Every line from the top of the records below through the one containing "index pip: (525, 389)" must be copied exactly, and the pictures must not be.
<<<<
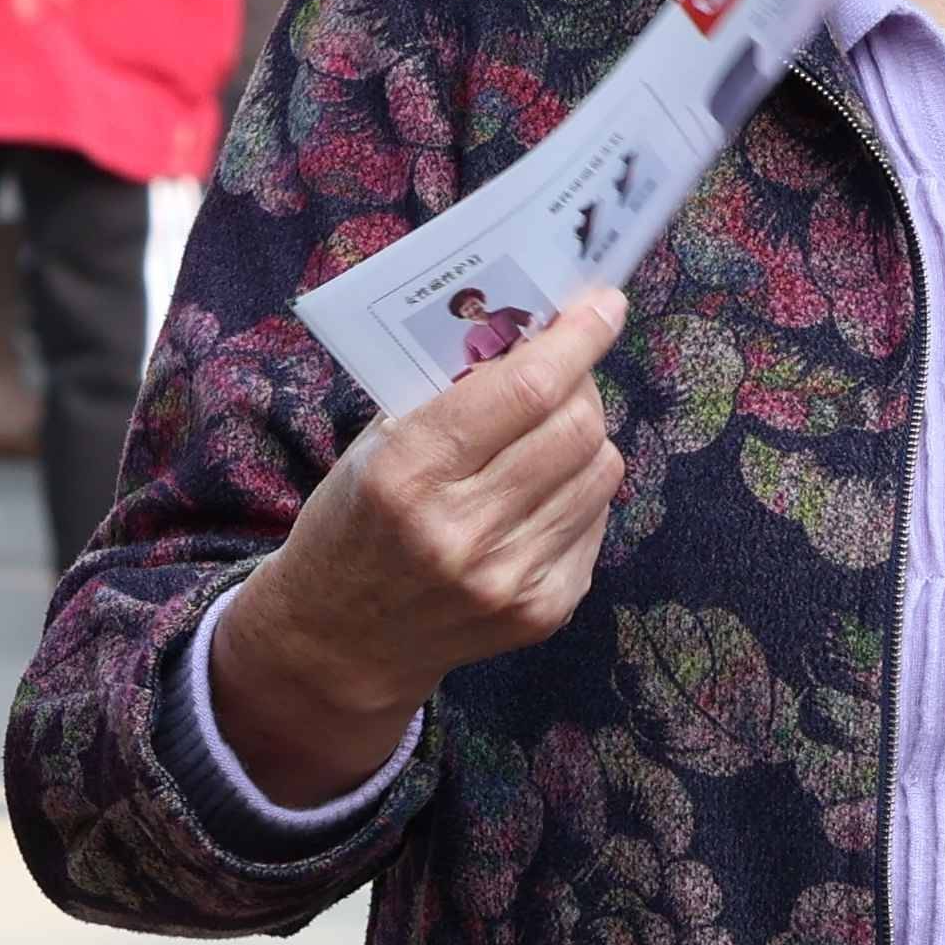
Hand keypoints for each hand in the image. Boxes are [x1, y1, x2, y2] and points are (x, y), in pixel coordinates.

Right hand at [204, 286, 627, 803]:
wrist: (341, 640)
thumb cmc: (355, 522)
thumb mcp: (375, 447)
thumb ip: (448, 394)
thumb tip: (537, 333)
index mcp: (408, 473)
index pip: (525, 389)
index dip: (577, 338)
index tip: (603, 304)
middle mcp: (462, 531)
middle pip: (576, 427)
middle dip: (582, 382)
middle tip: (567, 368)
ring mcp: (508, 578)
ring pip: (599, 472)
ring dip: (583, 437)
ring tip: (548, 431)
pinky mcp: (542, 611)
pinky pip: (595, 521)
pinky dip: (577, 493)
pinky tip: (538, 493)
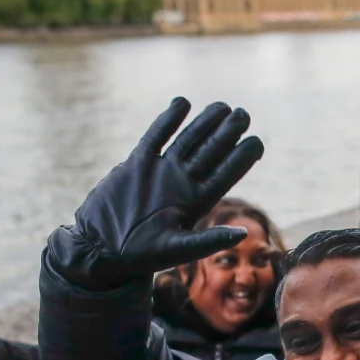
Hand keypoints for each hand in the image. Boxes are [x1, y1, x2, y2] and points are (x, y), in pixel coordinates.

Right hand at [50, 98, 264, 290]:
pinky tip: (182, 103)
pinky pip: (155, 137)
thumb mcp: (177, 249)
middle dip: (227, 133)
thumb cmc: (141, 256)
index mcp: (196, 203)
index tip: (258, 142)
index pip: (224, 175)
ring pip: (187, 141)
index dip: (241, 158)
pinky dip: (168, 121)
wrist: (101, 249)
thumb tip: (243, 235)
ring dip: (204, 124)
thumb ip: (209, 240)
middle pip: (210, 153)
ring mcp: (160, 172)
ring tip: (222, 106)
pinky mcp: (136, 165)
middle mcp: (182, 184)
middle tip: (244, 114)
>>>>
- Problem solution:
Hand keypoints for each hand in the image. Boxes are [x1, y1, x2, y2] and points are (x, y), in pixel coordinates.

Right hand at [204, 286, 627, 803]:
wrist: (341, 640)
thumb cmc: (355, 522)
thumb mcp: (375, 447)
thumb ip: (448, 394)
thumb tip: (537, 333)
index mcp: (408, 473)
index pip: (525, 389)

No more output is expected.